A big wave of consolidation in the healthcare sector is still many years away and will be limited to only some cities as the industry struggles to scale up revenues, according to panellists at News Corp VCCircle Healthcare Investment Summit 2017.
“If there is a punchline for the industry’s problem, it is this – how to get revenues?” said Ajay Bakshi, CEO, Manipal Hospitals. “We have not applied the principles of science to scale up revenues. We don’t have shortage of money and patients. But we are not able to get patients in hospitals. Address this challenge and consolidation will happen automatically,” he said.
“Besides, it is difficult to change the culture of an organisation a company is acquiring. So, focus should be on building a uniform culture,” Bakshi said.
Abhishek Kapoor, senior vice president, strategy, Regency Healthcare, noted that there are a lot of hospitals in tier II cities but their growth has stagnated due to lack of funds. “These hospitals present investment opportunities that later could be assets for acquisitions,” he said, adding that it would take over five years for this to happen.

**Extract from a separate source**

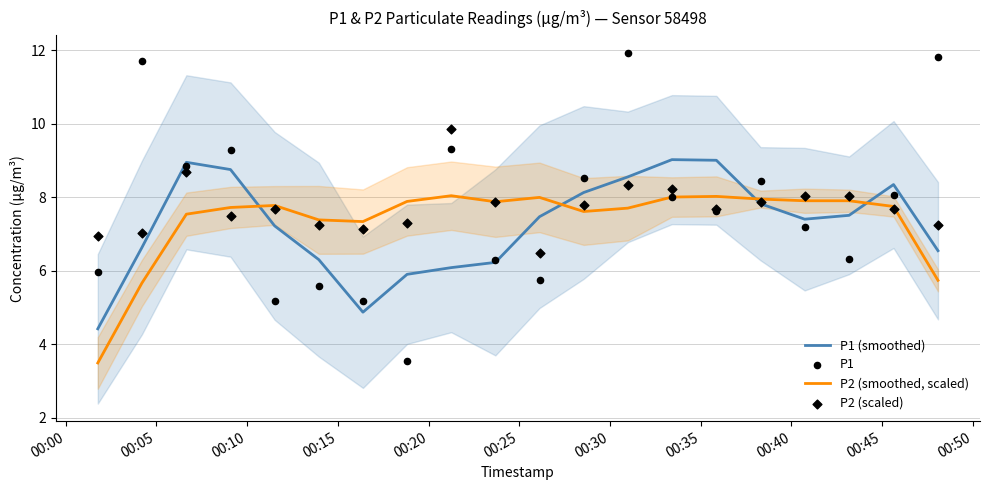

What are all the series names shown in the legend?

P1 (smoothed), P2 (smoothed, scaled), P1, P2 (scaled)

Kapoor said practitioners of 30-40-bed mom-and-pop hospitals are more involved in managing their businesses rather than using their skills as doctors and would want to get acquired by a hospital chain.
Bhaskar Rao, managing director and CEO of Hyderabad-headquartered KIMS Hospitals, seconded Kapoor’s opinion. “Realistic consolidation will happen the day when doctors realise that we have to work for clinical excellence,” he said.

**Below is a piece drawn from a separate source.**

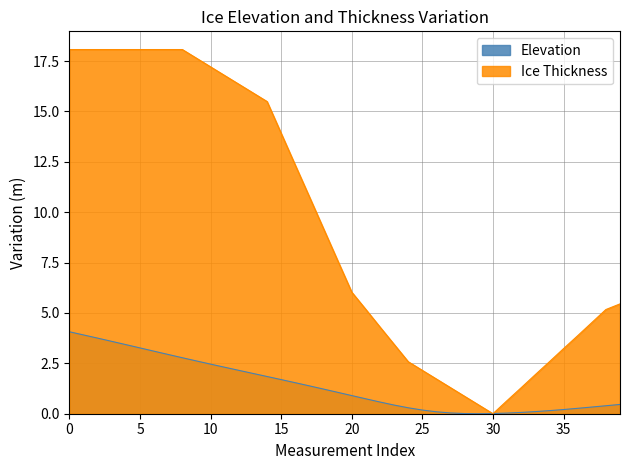

Between which two adjacent categories do thick and elevation first intersect?

29 and 30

Nitish Agrawal, managing director, Indium Capital, said cultural issues can pose challenges in consolidation across sectors though they might be more intense in healthcare. “Besides, acquisition of a chain of hospitals rather than a standalone hospital is more attractive as the financial stability of the former is good,” he said.
Private equity investments have been a driving force for consolidation, Agrawal said. “PE players come for a limited period. This leads to expectations about faster returns which are driving consolidation,” he said. He also noted that consolidation is happening mainly in top 10-20 cities.
Mudit Saxena, group CEO of CARE Hospitals, said technology would be the driving factor of consolidation.
CARE Hospitals’ Saxena said while the government’s move to cap prices of stents would make products affordable for patients, it can lead to concerns about quality.
The panellists also underlined the need to address regulatory challenges and pricing issues as these could hamper consolidation.